:: Input for this task ::

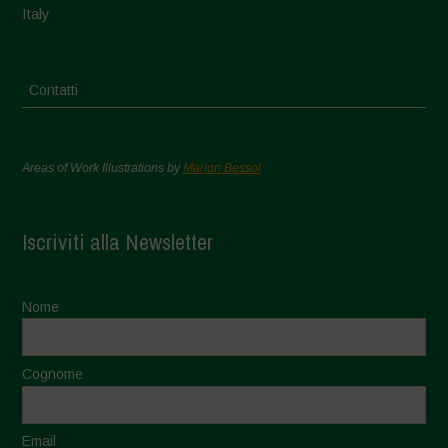
Italy
Contatti
Areas of Work Illustrations by
Marion Bessol
Iscriviti alla Newsletter
Nome
Cognome
Email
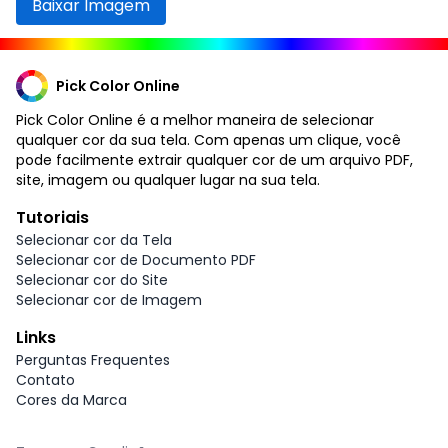
Baixar Imagem
Pick Color Online
Pick Color Online é a melhor maneira de selecionar
qualquer cor da sua tela. Com apenas um clique, você
pode facilmente extrair qualquer cor de um arquivo PDF,
site, imagem ou qualquer lugar na sua tela.
Tutoriais
Selecionar cor da Tela
Selecionar cor de Documento PDF
Selecionar cor do Site
Selecionar cor de Imagem
Links
Perguntas Frequentes
Contato
Cores da Marca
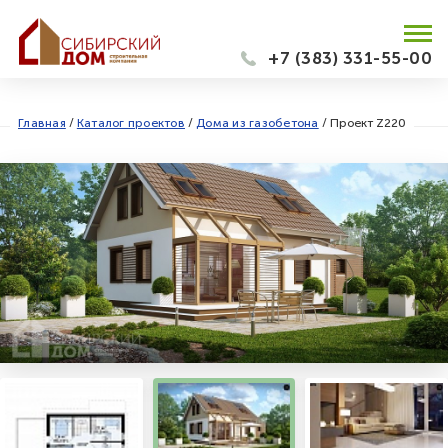
+7 (383) 331-55-00
Главная
/
Каталог проектов
/
Дома из газобетона
/
Проект Z220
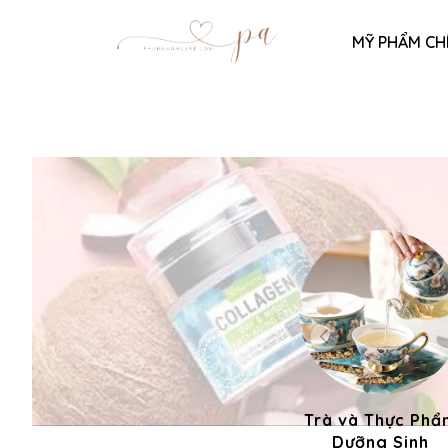
MỸ PHẨM CH
Trà và Thực Phẩ
Dưỡng Sinh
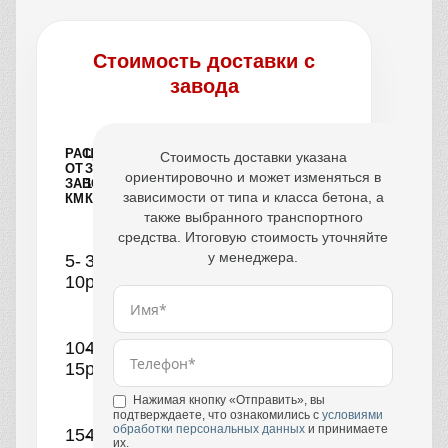
Стоимость доставки с
завода
РАССТОЯНИЕ
ЦЕНА
Стоимость доставки указана
ОТ
ЗА
ориентировочно и может изменяться в
ЗАВОДА,
1
зависимости от типа и класса бетона, а
КМ
КУБ
также выбранного транспортного
средства. Итоговую стоимость уточняйте
у менеджера.
5-
390
10
руб.
10-
440
15
руб.
Нажимая кнопку «Отправить», вы
подтверждаете, что ознакомились с
условиями
обработки персональных данных
и принимаете
15-
490
их.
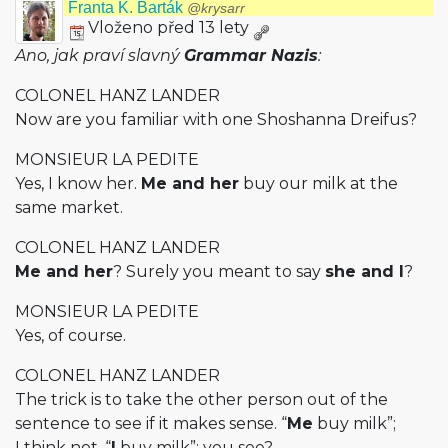
Franta K. Barták
@krysarr
Vloženo před 13 lety
Ano, jak praví slavný
Grammar Nazis
:
COLONEL HANZ LANDER
Now are you familiar with one Shoshanna Dreifus?
MONSIEUR LA PEDITE
Yes, I know her.
Me and her
buy our milk at the
same market.
COLONEL HANZ LANDER
Me and her
? Surely you meant to say
she and I
?
MONSIEUR LA PEDITE
Yes, of course.
COLONEL HANZ LANDER
The trick is to take the other person out of the
sentence to see if it makes sense. “
Me
buy milk”;
I think not. “
I
buy milk”; you see?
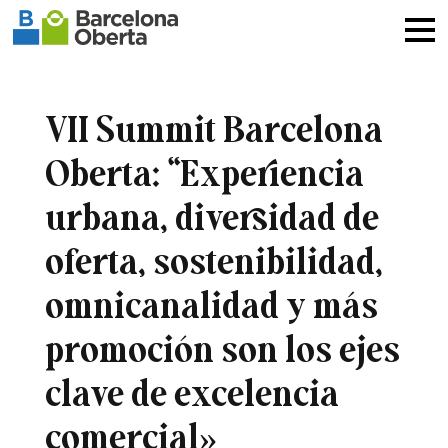
VII Summit Barcelona
Oberta: “Experiencia
urbana, diversidad de
oferta, sostenibilidad,
omnicanalidad y más
promoción son los ejes
clave de excelencia
comercial»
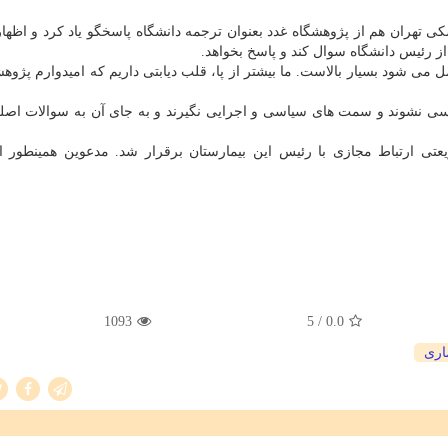
 تهران هم از پژوهشگاه غدد بعنوان ترجمه دانشگاه پاسخگو یاد کرد و اظها
رئیس دانشگاه سوال کند و پاسخ بخواهد.
می شود بسیار بالاست. ما بیشتر از پا، قلب دیابتی داریم که امیدوارم پژوهش
اسی نشوند و سمت های سیاسی و اجرایی نگیرند و به جای آن به سوالات اص
یعتی ارتباط مجازی با رئیس این بیمارستان برقرار شد. مدعوین همینطور ا
1093
/ 5
0.0
اری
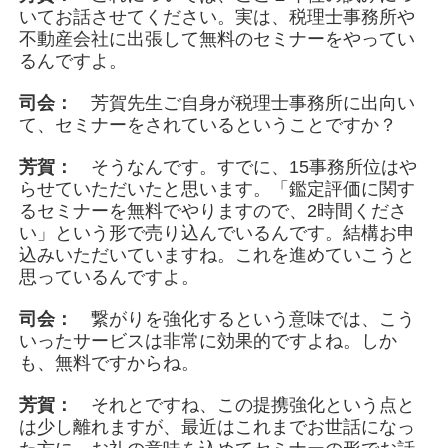
いてお話させてください。実は、税理士事務所や
不動産会社に出張して無料のセミナーをやってい
るんですよ。
司会：
芳賀先生ご自身が税理士事務所に出向い
て、セミナーをされているということですか？
芳賀：
そうなんです。すでに、15事務所位はや
らせていただいたと思います。「鑑定評価に関す
るセミナーを無料でやりますので、2時間くださ
い」という形で売り込んでいるんです。結構お申
込みいただいていますね。これを進めていこうと
思っているんですよ。
司会：
繋がりを強化するという意味では、こう
いったサービスは非常に効果的ですよね。しか
も、無料ですからね。
芳賀：
それとですね、この提携強化という点と
は少し離れますが、最近はこれまでお世話になっ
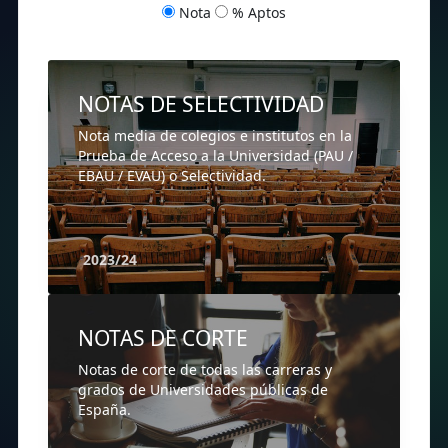
Nota
% Aptos
NOTAS DE SELECTIVIDAD
Nota media de colegios e institutos en la
Prueba de Acceso a la Universidad (PAU /
EBAU / EVAU) o Selectividad.
2023/24
NOTAS DE CORTE
Notas de corte de todas las carreras y
grados de Universidades públicas de
España.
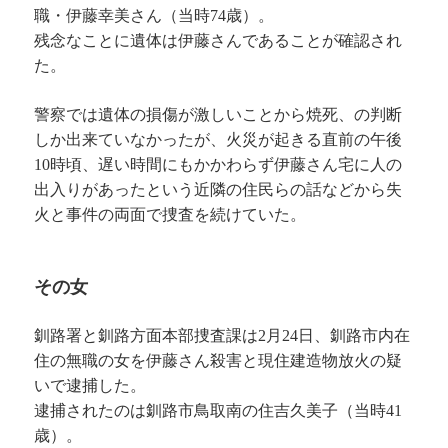
職・伊藤幸美さん（当時74歳）。
残念なことに遺体は伊藤さんであることが確認され
た。
警察では遺体の損傷が激しいことから焼死、の判断
しか出来ていなかったが、火災が起きる直前の午後
10時頃、遅い時間にもかかわらず伊藤さん宅に人の
出入りがあったという近隣の住民らの話などから失
火と事件の両面で捜査を続けていた。
その女
釧路署と釧路方面本部捜査課は2月24日、釧路市内在
住の無職の女を伊藤さん殺害と現住建造物放火の疑
いで逮捕した。
逮捕されたのは釧路市鳥取南の住吉久美子（当時41
歳）。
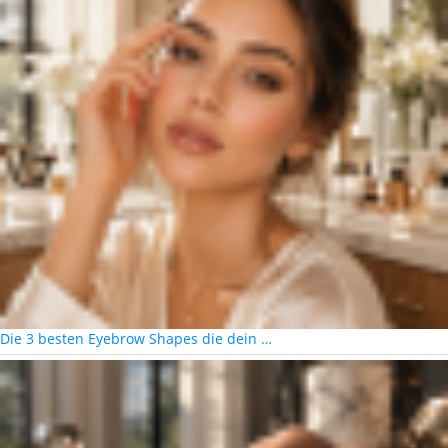
Die 3 besten Eyebrow Shapes die dein …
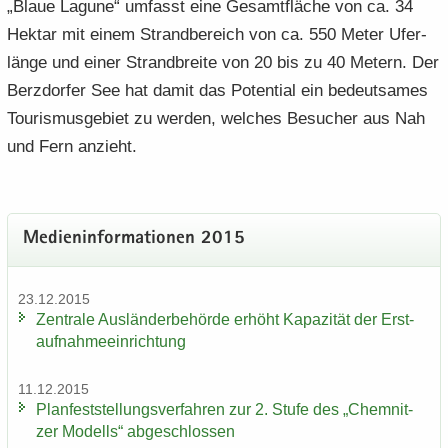
„Blaue La­gu­ne“ um­fasst eine Ge­samt­flä­che von ca. 34
Hekt­ar mit einem Strand­be­reich von ca. 550 Meter Ufer­
län­ge und einer Strand­brei­te von 20 bis zu 40 Me­tern. Der
Berz­dor­fer See hat damit das Po­ten­ti­al ein be­deut­sa­mes
Tou­ris­mus­ge­biet zu wer­den, wel­ches Be­su­cher aus Nah
und Fern an­zieht.
Me­di­en­in­for­ma­tio­nen 2015
23.12.2015
Zen­tra­le Aus­län­der­be­hör­de er­höht Ka­pa­zi­tät der Erst­
auf­nah­me­ein­rich­tung
11.12.2015
Plan­fest­stel­lungs­ver­fah­ren zur 2. Stufe des „Chem­nit­
zer Mo­dells“ ab­ge­schlos­sen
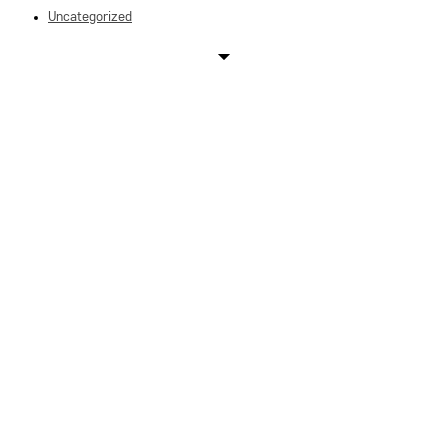
Uncategorized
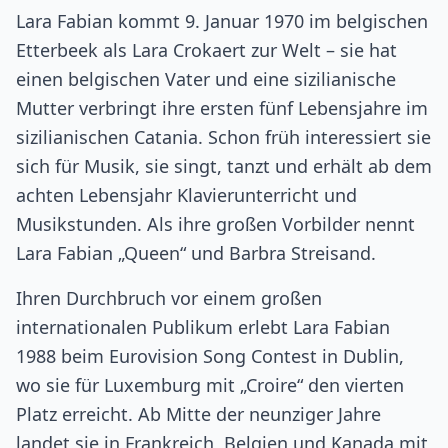
Lara Fabian kommt 9. Januar 1970 im belgischen
Etterbeek als Lara Crokaert zur Welt – sie hat
einen belgischen Vater und eine sizilianische
Mutter verbringt ihre ersten fünf Lebensjahre im
sizilianischen Catania. Schon früh interessiert sie
sich für Musik, sie singt, tanzt und erhält ab dem
achten Lebensjahr Klavierunterricht und
Musikstunden. Als ihre großen Vorbilder nennt
Lara Fabian „Queen“ und Barbra Streisand.
Ihren Durchbruch vor einem großen
internationalen Publikum erlebt Lara Fabian
1988 beim Eurovision Song Contest in Dublin,
wo sie für Luxemburg mit „Croire“ den vierten
Platz erreicht. Ab Mitte der neunziger Jahre
landet sie in Frankreich, Belgien und Kanada mit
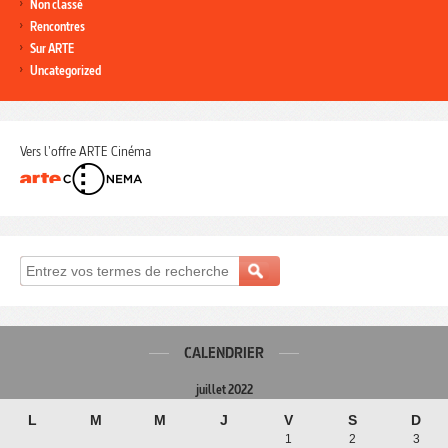
Non classé
Rencontres
Sur ARTE
Uncategorized
Vers l'offre ARTE Cinéma
CALENDRIER
juillet 2022
L
M
M
J
V
S
D
1
2
3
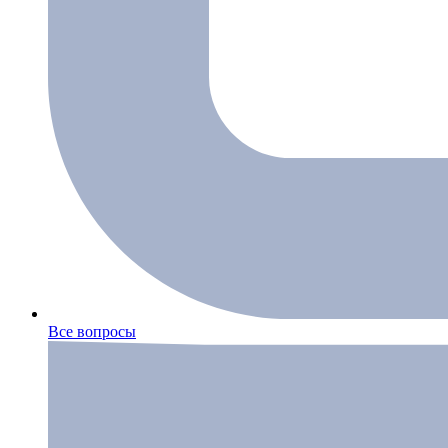
Все вопросы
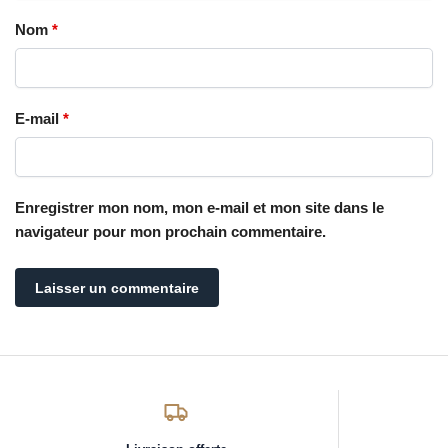
Nom
*
E-mail
*
Enregistrer mon nom, mon e-mail et mon site dans le
navigateur pour mon prochain commentaire.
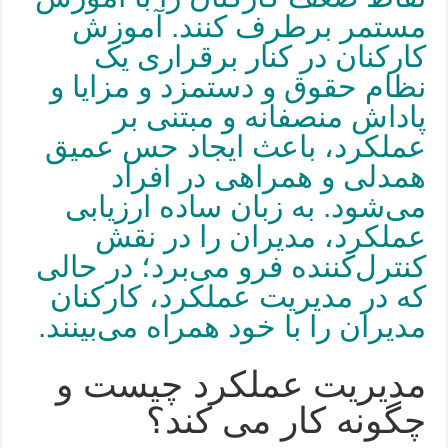
مستمر برطرف کنند. آموزش
کارکنان در کنار برقراری یک
نظام
حقوق و دستمزد
و مزایا و
پاداش منصفانه و مبتنی بر
عملکرد، باعث ایجاد حس عمیق
همدلی و همراهی در افراد
می‌شود. به زبان ساده ارزیابی
عملکرد، مدیران را در نقش
کنترل‌کننده فرو می‌برد؛ در حالی
که در مدیریت عملکرد، کارکنان
مدیران را با خود همراه می‌بینند.
مدیریت عملکرد چیست و
چگونه کار می کند؟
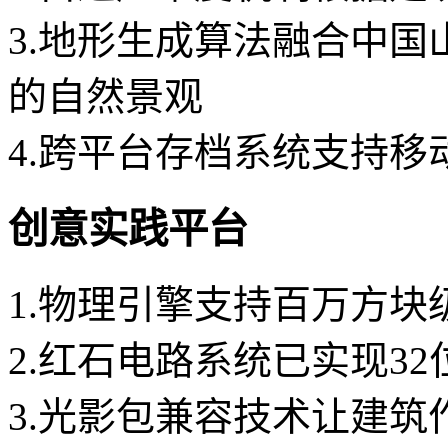
3.地形生成算法融合中
的自然景观
4.跨平台存档系统支持移
创意实践平台
1.物理引擎支持百万方块
2.红石电路系统已实现3
3.光影包兼容技术让建筑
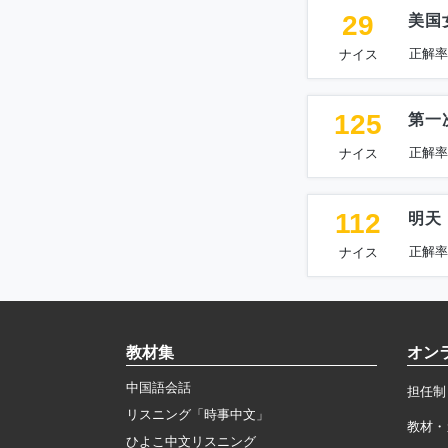
29
美国
正解率
ナイス
125
第一
正解率
ナイス
112
明天
正解率
ナイス
教材集
オン
中国語会話
担任制
リスニング「時事中文」
教材・
ひよこ中文リスニング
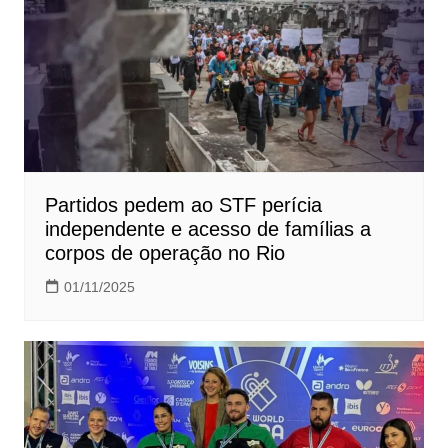
Partidos pedem ao STF perícia
independente e acesso de famílias a
corpos de operação no Rio
01/11/2025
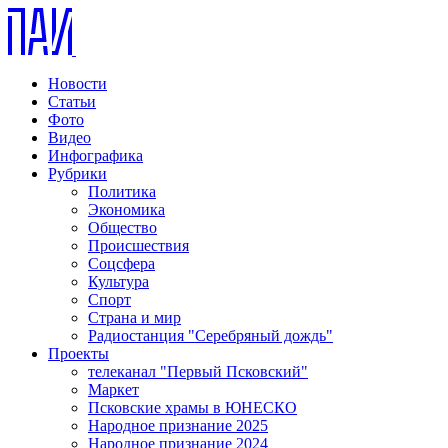
Новости
Статьи
Фото
Видео
Инфографика
Рубрики
Политика
Экономика
Общество
Происшествия
Соцсфера
Культура
Спорт
Страна и мир
Радиостанция "Серебряный дождь"
Проекты
телеканал "Первый Псковский"
Маркет
Псковские храмы в ЮНЕСКО
Народное признание 2025
Народное признание 2024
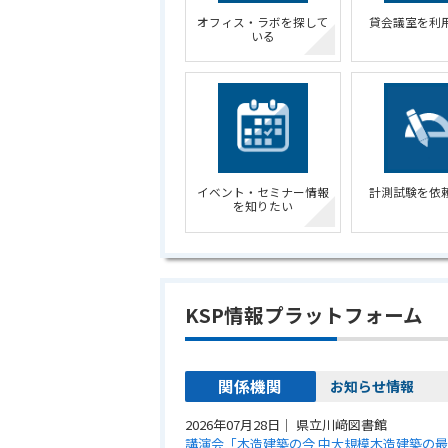
オフィス・ラボを探して
貸会議室を利
いる
イベント・セミナー情報
計測試験を依
を知りたい
KSP情報プラットフォーム
関係機関
お知らせ情報
2026年07月28日
｜
県立川﨑図書館
講演会「木造建築の今 中大規模木造建築の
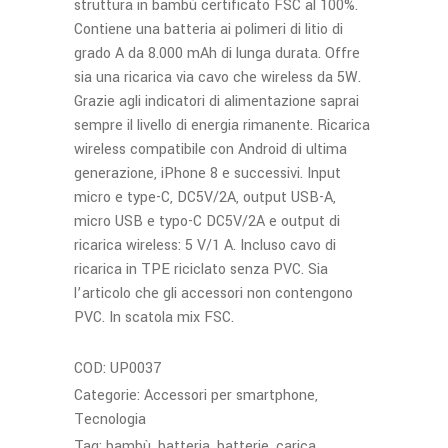
struttura in bambù certificato FSC al 100%.
Contiene una batteria ai polimeri di litio di
grado A da 8.000 mAh di lunga durata. Offre
sia una ricarica via cavo che wireless da 5W.
Grazie agli indicatori di alimentazione saprai
sempre il livello di energia rimanente. Ricarica
wireless compatibile con Android di ultima
generazione, iPhone 8 e successivi. Input
micro e type-C, DC5V/2A, output USB-A,
micro USB e typo-C DC5V/2A e output di
ricarica wireless: 5 V/1 A. Incluso cavo di
ricarica in TPE riciclato senza PVC. Sia
l’articolo che gli accessori non contengono
PVC. In scatola mix FSC.
COD:
UP0037
Categorie:
Accessori per smartphone
,
Tecnologia
Tag:
bambù
,
batteria
,
batterie
,
carica
,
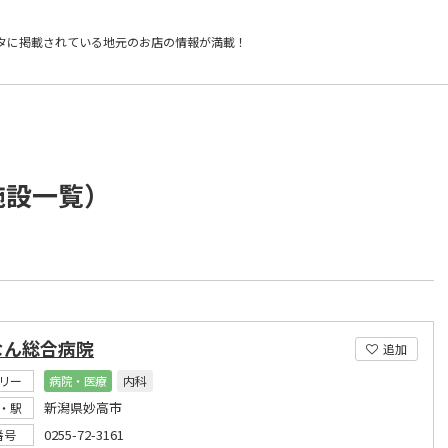
タに掲載されている
地元のお店の情報が満載！
施設一覧）
なん総合病院
追加
リー
病院・医療
内科
新潟県妙高市
・駅
0255-72-3161
番号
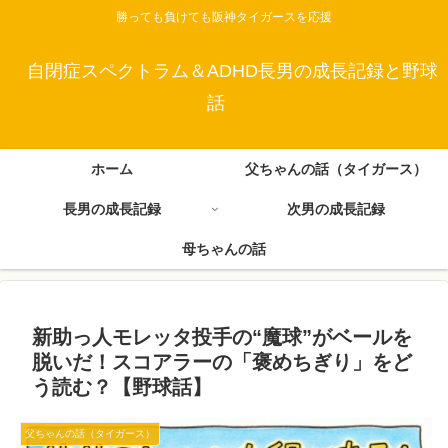
勝っても負けても阪神タイガースを応援
自閉症スペクトラム＆ADHD長男の成長記録と野球
話
ホーム
父ちゃんの話（タイガース）
長男の成長記録
次男の成長記録
母ちゃんの話
新助っ人モレッタ投手の“魔球”がベールを
脱いだ！スコアラーの「褒めちぎり」をど
う読む？【野球話】
父ちゃんの話（タイガース）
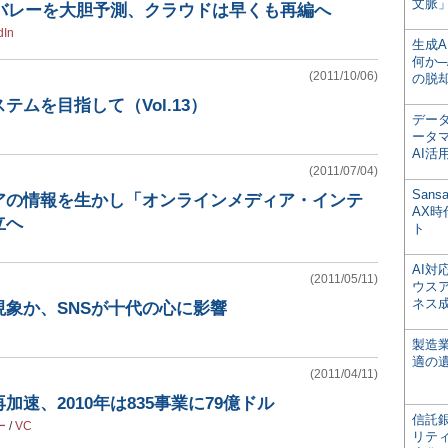
文脈」
ンバレーを大胆予測、クラウドは早くも再編へ
dIn
生成
何か─
(2011/10/06)
の脱
テムを目指して（Vol.13）
デー
ータ
AI活
(2011/07/04)
San
アの情報を生かし「オンラインメディア・インテ
AX
立へ
ト
AI
(2011/05/11)
ウス
ネス
象か、SNSが十代の心に影響
製造
適の
(2011/04/11)
速、2010年は835事業に79億ドル
信託銀
ー
/
VC
リテ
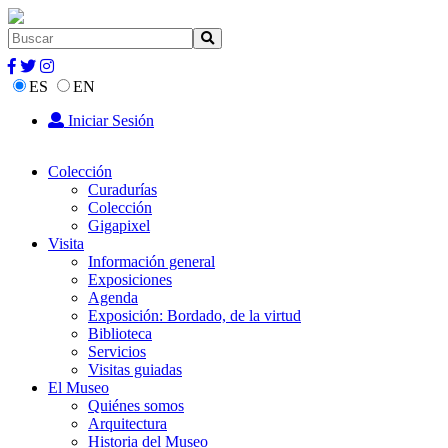
ES
EN
Iniciar Sesión
Colección
Curadurías
Colección
Gigapixel
Visita
Información general
Exposiciones
Agenda
Exposición: Bordado, de la virtud
Biblioteca
Servicios
Visitas guiadas
El Museo
Quiénes somos
Arquitectura
Historia del Museo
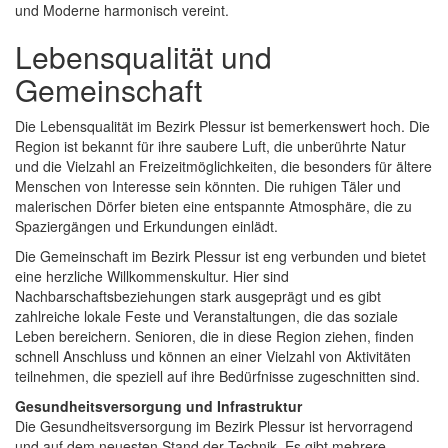
und Moderne harmonisch vereint.
Lebensqualität und
Gemeinschaft
Die Lebensqualität im Bezirk Plessur ist bemerkenswert hoch. Die
Region ist bekannt für ihre saubere Luft, die unberührte Natur
und die Vielzahl an Freizeitmöglichkeiten, die besonders für ältere
Menschen von Interesse sein könnten. Die ruhigen Täler und
malerischen Dörfer bieten eine entspannte Atmosphäre, die zu
Spaziergängen und Erkundungen einlädt.
Die Gemeinschaft im Bezirk Plessur ist eng verbunden und bietet
eine herzliche Willkommenskultur. Hier sind
Nachbarschaftsbeziehungen stark ausgeprägt und es gibt
zahlreiche lokale Feste und Veranstaltungen, die das soziale
Leben bereichern. Senioren, die in diese Region ziehen, finden
schnell Anschluss und können an einer Vielzahl von Aktivitäten
teilnehmen, die speziell auf ihre Bedürfnisse zugeschnitten sind.
Gesundheitsversorgung und Infrastruktur
Die Gesundheitsversorgung im Bezirk Plessur ist hervorragend
und auf dem neuesten Stand der Technik. Es gibt mehrere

:::

Task requirements:
Show every line above that contains the string "output". Letter case counts.

Result for this task:
micro e type-C, DC5V/2A, output USB-A,
micro USB e typo-C DC5V/2A e output di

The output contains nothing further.